When gilding is complete, I use a white-sable brush to burnish the gold. Burnishing isn’t polishing; gold doesn’t need to, nor can it, be polished. Use the soft, white sable brush to clean up any overlaps, to gently press the gold to the glue surface and to remove any excess gold shavings.

The stippled-gilding effect dazzles. Because polyurethane glue expands as it cures, and because we stippled the glue, we’ve created a 3-D, randomly textured pattern of rich, glistening gold. Had we handcarved the letter A, we would’ve produced incised facets, which, when gilded, would appear similar to the other carved lettering on the sign.

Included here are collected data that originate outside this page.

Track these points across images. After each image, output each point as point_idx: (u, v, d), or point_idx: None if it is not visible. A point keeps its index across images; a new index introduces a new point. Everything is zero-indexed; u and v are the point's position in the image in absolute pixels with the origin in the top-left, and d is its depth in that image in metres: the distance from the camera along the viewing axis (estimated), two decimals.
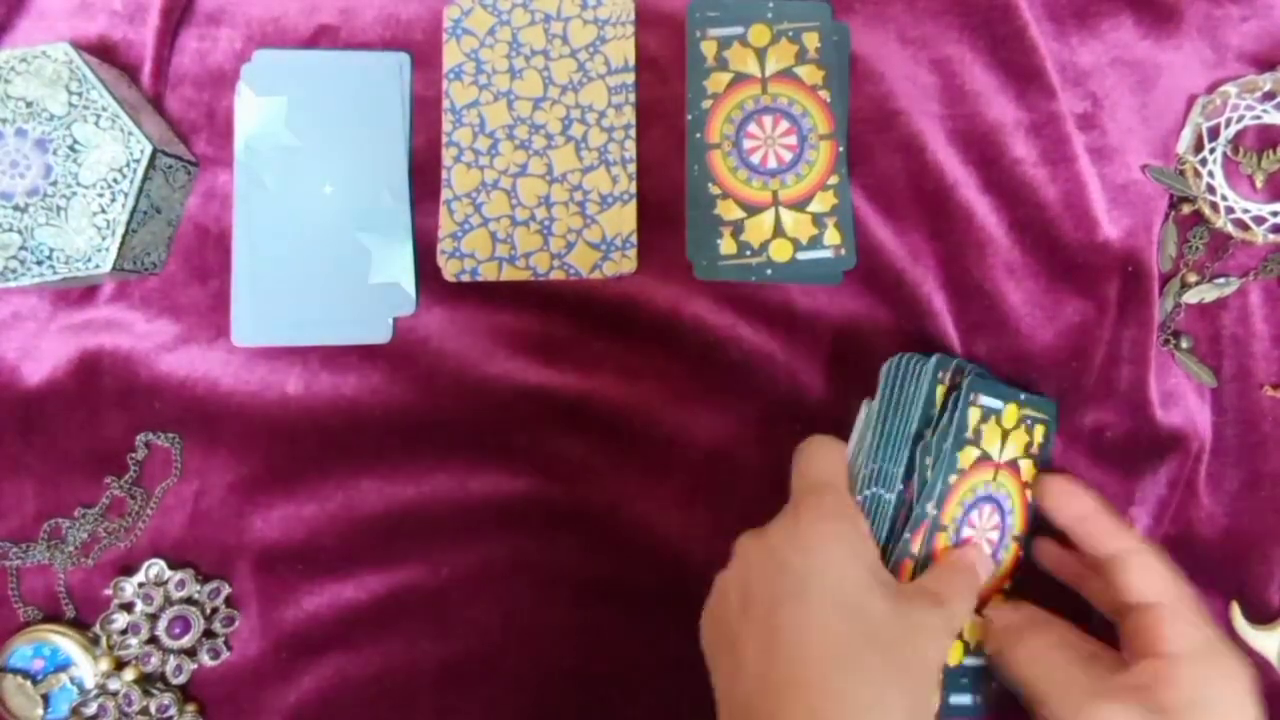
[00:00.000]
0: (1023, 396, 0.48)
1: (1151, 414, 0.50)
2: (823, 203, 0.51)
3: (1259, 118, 0.51)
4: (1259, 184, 0.52)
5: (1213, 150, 0.51)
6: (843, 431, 0.46)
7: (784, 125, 0.52)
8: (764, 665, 0.38)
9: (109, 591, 0.50)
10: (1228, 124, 0.51)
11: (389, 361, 0.52)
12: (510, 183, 0.52)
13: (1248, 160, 0.52)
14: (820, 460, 0.44)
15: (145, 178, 0.48)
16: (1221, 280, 0.51)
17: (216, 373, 0.52)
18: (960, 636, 0.46)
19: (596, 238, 0.52)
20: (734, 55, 0.52)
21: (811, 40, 0.52)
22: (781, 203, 0.52)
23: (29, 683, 0.50)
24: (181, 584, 0.50)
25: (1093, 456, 0.51)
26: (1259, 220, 0.51)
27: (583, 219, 0.52)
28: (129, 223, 0.48)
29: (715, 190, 0.52)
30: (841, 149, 0.51)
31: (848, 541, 0.41)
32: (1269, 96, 0.51)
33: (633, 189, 0.52)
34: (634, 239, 0.52)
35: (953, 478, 0.45)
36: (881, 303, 0.52)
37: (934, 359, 0.45)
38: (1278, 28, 0.52)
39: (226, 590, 0.51)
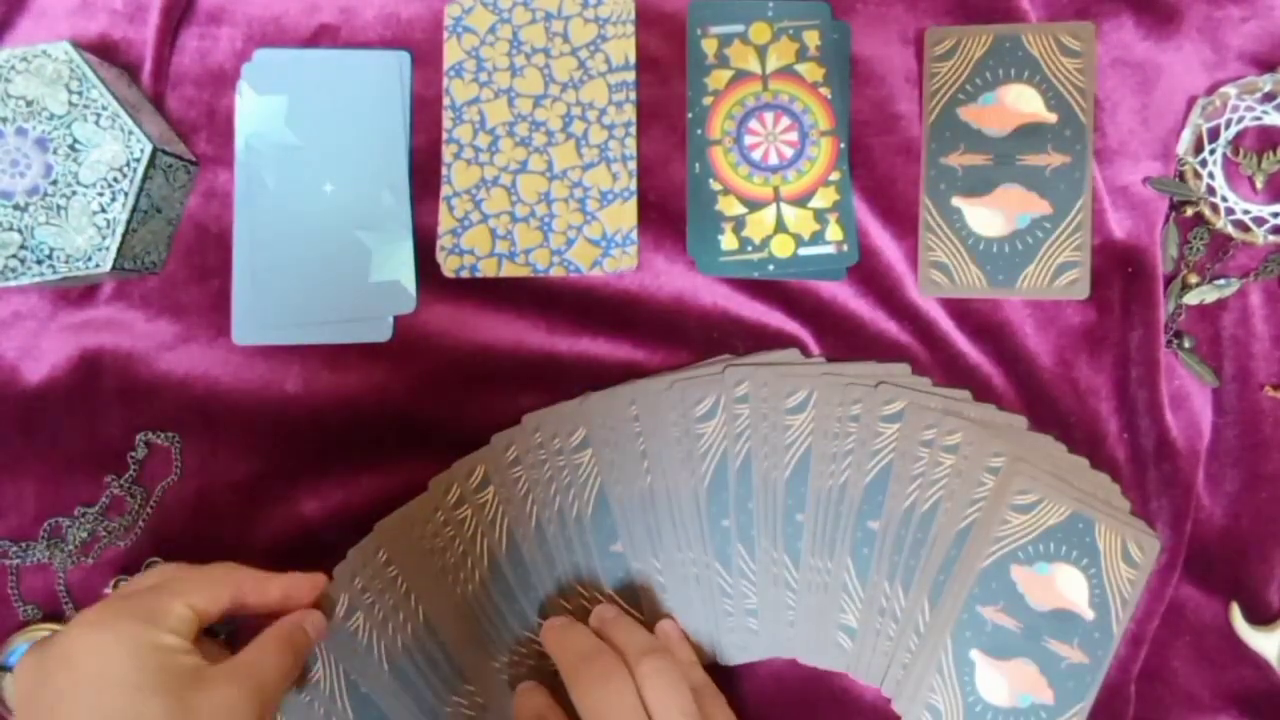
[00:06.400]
0: (771, 11, 0.49)
1: (1159, 415, 0.50)
2: (824, 199, 0.51)
3: (1259, 119, 0.51)
4: (1259, 185, 0.52)
5: (1213, 151, 0.51)
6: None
7: (785, 122, 0.52)
8: None
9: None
10: (1228, 125, 0.51)
11: (389, 359, 0.52)
12: (510, 179, 0.52)
13: (1248, 161, 0.51)
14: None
15: (145, 177, 0.48)
16: (1222, 281, 0.51)
17: (216, 372, 0.52)
18: None
19: (597, 234, 0.51)
20: (735, 52, 0.52)
21: (812, 38, 0.52)
22: (783, 199, 0.52)
23: None
24: None
25: (1095, 458, 0.51)
26: (1259, 221, 0.51)
27: (583, 215, 0.52)
28: (129, 222, 0.48)
29: (716, 186, 0.52)
30: (843, 145, 0.51)
31: (114, 649, 0.38)
32: (1269, 97, 0.51)
33: (633, 186, 0.52)
34: (634, 235, 0.51)
35: (707, 100, 0.47)
36: (881, 304, 0.52)
37: None
38: (1278, 28, 0.52)
39: None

And, had we merely surface gilded to produce a flat letter, the reflectivity of the letter’s gold would depend on the observer’s location, and, at times, the logo wouldn’t have optimal visibility. We could’ve etched the gold on the flat surface with “engine turnings,” but this bright effect could create an inappropriate image for a trattoria. Thus, stippled gilding seems to be the perfect solution. Notice the logo’s eye-catching, random ripples, and how the hills’ and valleys’ decoration guarantees reflectivity from any angle.

I attached the logo appliqué to the substrate by first screwing four screws into the HDU logo panel’s reverse side. I snipped off the screw heads and pressed the panel, which now had sharp edges, onto the motherboard to create indentation marks. On the marks, I drilled holes into the substrate to accept the screws. I poured silicone on the holes and substrate and attached the logo appliqué.

The three completed, installed signs show handcarved lettering, wheat shafts and the new, stippled-gilding logos. After torture tests conducted in my shop, I’m confident stippled gold’s durability resembles an oil-sized gild. I’ve saved considerable time using stippled gilding versus slow size’s 48-hour curing time. But, it’s also very satisfying to know that, in some small way, we’re helping to transform the ancient, elegant art of gilding for the 21st Century.

Mathematical and scientific theories are sometimes said to be elegant, which means the theory is pleasingly ingenious and simple. We think stippled gilding offers similar elegance.